YOUR ASSIGNMENT:
Take the entries below and print, exactly, the stretch from the line containing "before/during neoadjuvant chemotherapy." through the line containing "- tumour enhancement mask (voxels above the 100", both included.

◆ ◆ ◆ ◆

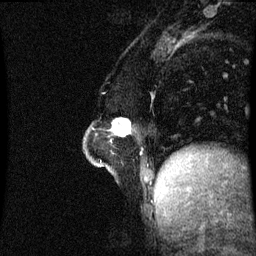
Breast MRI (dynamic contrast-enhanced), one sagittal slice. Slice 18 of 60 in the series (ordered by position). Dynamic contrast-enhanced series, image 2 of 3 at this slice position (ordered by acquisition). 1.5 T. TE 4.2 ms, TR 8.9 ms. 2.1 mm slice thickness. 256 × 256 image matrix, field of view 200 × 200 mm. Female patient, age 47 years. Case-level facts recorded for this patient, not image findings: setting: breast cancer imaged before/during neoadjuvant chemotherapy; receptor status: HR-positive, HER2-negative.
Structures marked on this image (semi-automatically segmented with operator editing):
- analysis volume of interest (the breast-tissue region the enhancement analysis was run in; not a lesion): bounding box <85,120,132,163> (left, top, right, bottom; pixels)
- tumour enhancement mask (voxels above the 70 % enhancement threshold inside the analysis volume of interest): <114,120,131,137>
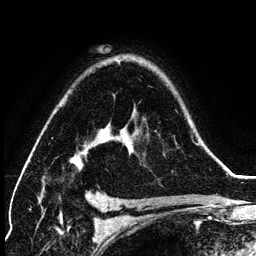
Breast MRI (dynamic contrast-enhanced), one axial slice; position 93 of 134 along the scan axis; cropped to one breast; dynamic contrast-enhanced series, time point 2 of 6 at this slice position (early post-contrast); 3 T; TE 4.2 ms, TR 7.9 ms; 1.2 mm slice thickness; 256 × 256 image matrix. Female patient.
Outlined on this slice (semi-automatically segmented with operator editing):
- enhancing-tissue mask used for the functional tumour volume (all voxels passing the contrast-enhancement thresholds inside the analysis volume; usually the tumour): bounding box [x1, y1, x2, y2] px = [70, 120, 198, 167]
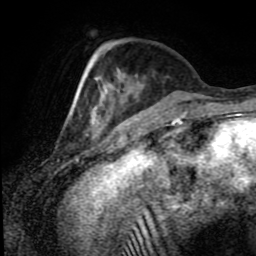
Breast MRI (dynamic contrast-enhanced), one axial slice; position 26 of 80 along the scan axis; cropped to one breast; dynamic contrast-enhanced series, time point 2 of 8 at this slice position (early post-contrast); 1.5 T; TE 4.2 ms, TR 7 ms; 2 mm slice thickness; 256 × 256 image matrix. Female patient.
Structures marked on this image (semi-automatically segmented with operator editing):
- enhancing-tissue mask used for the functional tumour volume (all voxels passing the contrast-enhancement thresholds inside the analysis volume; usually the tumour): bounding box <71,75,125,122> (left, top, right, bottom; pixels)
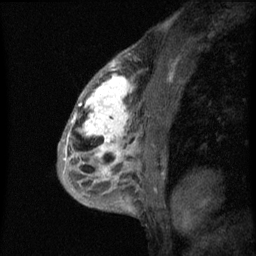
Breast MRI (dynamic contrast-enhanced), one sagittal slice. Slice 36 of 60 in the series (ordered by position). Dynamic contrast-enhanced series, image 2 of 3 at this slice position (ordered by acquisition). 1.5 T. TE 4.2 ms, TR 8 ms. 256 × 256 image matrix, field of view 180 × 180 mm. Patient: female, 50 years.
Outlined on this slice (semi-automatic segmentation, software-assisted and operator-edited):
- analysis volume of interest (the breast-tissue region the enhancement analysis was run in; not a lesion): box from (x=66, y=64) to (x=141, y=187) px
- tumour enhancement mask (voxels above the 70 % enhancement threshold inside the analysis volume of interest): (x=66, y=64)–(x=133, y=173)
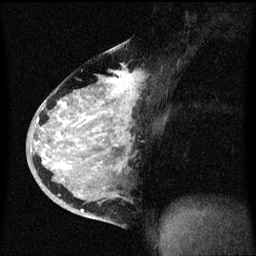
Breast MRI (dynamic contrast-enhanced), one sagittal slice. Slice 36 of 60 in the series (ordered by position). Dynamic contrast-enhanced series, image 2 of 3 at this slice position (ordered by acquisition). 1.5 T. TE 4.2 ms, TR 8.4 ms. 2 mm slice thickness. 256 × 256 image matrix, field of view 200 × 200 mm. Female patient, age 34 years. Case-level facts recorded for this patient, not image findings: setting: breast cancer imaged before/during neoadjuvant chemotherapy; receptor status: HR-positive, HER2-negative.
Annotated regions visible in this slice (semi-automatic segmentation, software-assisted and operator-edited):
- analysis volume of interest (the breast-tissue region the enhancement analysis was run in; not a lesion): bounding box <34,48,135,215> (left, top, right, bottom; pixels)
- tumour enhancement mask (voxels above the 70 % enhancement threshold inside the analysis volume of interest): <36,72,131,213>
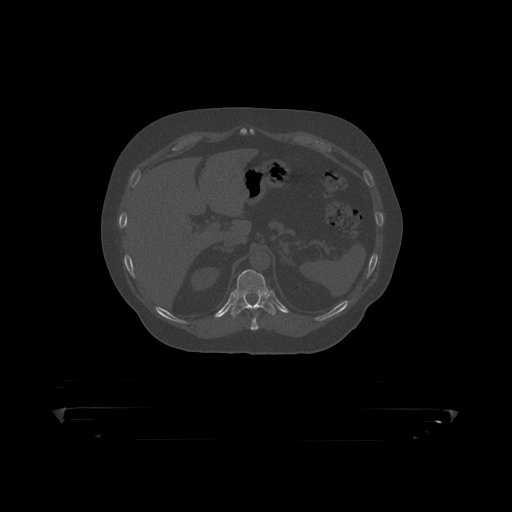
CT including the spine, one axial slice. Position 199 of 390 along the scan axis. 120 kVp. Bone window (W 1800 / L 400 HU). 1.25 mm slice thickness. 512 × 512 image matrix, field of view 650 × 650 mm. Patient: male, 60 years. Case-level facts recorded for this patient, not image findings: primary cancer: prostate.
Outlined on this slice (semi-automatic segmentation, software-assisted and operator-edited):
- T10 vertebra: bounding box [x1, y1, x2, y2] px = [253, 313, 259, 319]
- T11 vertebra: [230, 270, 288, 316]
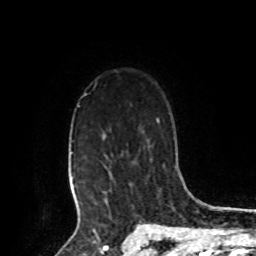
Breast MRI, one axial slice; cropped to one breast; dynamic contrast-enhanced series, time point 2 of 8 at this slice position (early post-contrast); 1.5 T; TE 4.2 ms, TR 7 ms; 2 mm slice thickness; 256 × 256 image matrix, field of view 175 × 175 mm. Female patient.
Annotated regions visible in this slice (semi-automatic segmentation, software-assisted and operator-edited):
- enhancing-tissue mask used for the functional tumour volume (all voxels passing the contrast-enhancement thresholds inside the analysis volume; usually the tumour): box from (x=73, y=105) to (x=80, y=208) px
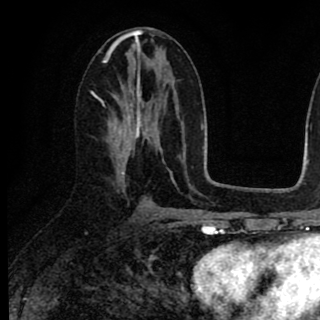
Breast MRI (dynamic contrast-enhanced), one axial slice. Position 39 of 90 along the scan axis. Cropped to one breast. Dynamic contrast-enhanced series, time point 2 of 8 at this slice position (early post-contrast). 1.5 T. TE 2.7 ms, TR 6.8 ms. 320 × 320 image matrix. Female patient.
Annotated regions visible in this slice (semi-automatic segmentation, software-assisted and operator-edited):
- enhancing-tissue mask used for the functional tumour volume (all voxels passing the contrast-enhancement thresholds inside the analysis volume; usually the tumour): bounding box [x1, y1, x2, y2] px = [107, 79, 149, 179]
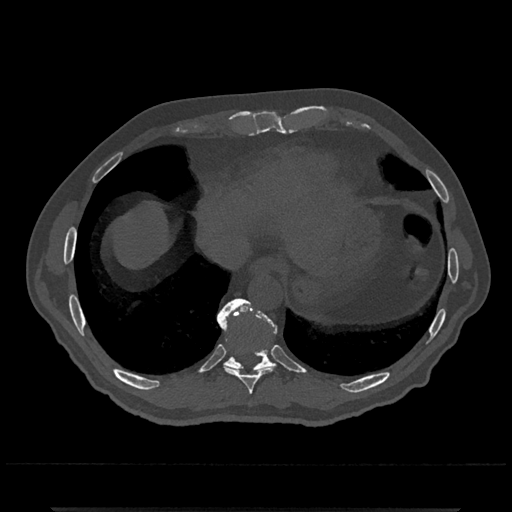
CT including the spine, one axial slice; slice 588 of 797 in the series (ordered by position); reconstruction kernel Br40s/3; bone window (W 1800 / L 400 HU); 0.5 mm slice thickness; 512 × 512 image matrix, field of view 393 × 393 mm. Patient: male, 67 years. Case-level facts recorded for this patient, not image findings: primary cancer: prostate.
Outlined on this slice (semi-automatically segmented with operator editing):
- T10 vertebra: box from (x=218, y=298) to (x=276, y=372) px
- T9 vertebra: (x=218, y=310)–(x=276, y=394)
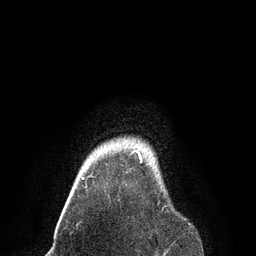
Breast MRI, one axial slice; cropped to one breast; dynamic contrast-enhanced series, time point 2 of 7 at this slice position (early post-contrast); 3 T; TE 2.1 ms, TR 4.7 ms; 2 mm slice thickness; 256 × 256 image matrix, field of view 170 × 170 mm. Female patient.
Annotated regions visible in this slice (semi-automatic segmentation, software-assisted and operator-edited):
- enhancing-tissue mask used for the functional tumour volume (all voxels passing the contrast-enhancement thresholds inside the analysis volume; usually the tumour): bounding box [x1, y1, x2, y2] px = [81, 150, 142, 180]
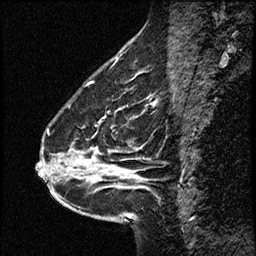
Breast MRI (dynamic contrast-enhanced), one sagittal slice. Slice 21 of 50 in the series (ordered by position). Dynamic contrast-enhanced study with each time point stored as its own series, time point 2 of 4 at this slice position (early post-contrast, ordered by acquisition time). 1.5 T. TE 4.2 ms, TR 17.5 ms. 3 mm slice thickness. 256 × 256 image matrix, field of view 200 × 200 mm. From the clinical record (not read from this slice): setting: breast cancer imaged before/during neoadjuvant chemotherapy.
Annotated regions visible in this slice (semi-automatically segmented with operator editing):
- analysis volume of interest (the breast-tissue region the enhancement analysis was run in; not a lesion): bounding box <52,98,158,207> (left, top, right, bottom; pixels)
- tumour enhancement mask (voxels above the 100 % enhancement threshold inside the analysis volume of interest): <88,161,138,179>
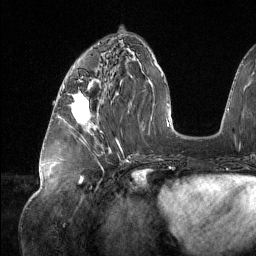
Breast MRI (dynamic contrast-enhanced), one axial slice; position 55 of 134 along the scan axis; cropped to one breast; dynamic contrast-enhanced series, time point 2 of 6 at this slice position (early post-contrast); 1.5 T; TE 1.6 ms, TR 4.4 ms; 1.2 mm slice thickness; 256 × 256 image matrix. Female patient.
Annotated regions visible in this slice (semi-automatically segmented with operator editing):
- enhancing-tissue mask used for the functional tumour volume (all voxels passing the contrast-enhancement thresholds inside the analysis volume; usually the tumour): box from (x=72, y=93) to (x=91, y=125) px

◆ ◆ ◆ ◆

RESULT FOR THIS TASK:
Breast MRI (dynamic contrast-enhanced), one sagittal slice. Slice 21 of 50 in the series (ordered by position). Dynamic contrast-enhanced study with each time point stored as its own series, time point 2 of 4 at this slice position (early post-contrast, ordered by acquisition time). 1.5 T. TE 4.2 ms, TR 17.5 ms. 3 mm slice thickness. 256 × 256 image matrix, field of view 200 × 200 mm. From the clinical record (not read from this slice): setting: breast cancer imaged before/during neoadjuvant chemotherapy.
Annotated regions visible in this slice (semi-automatically segmented with operator editing):
- analysis volume of interest (the breast-tissue region the enhancement analysis was run in; not a lesion): bounding box <52,98,158,207> (left, top, right, bottom; pixels)
- tumour enhancement mask (voxels above the 100 % enhancement threshold inside the analysis volume of interest): <88,161,138,179>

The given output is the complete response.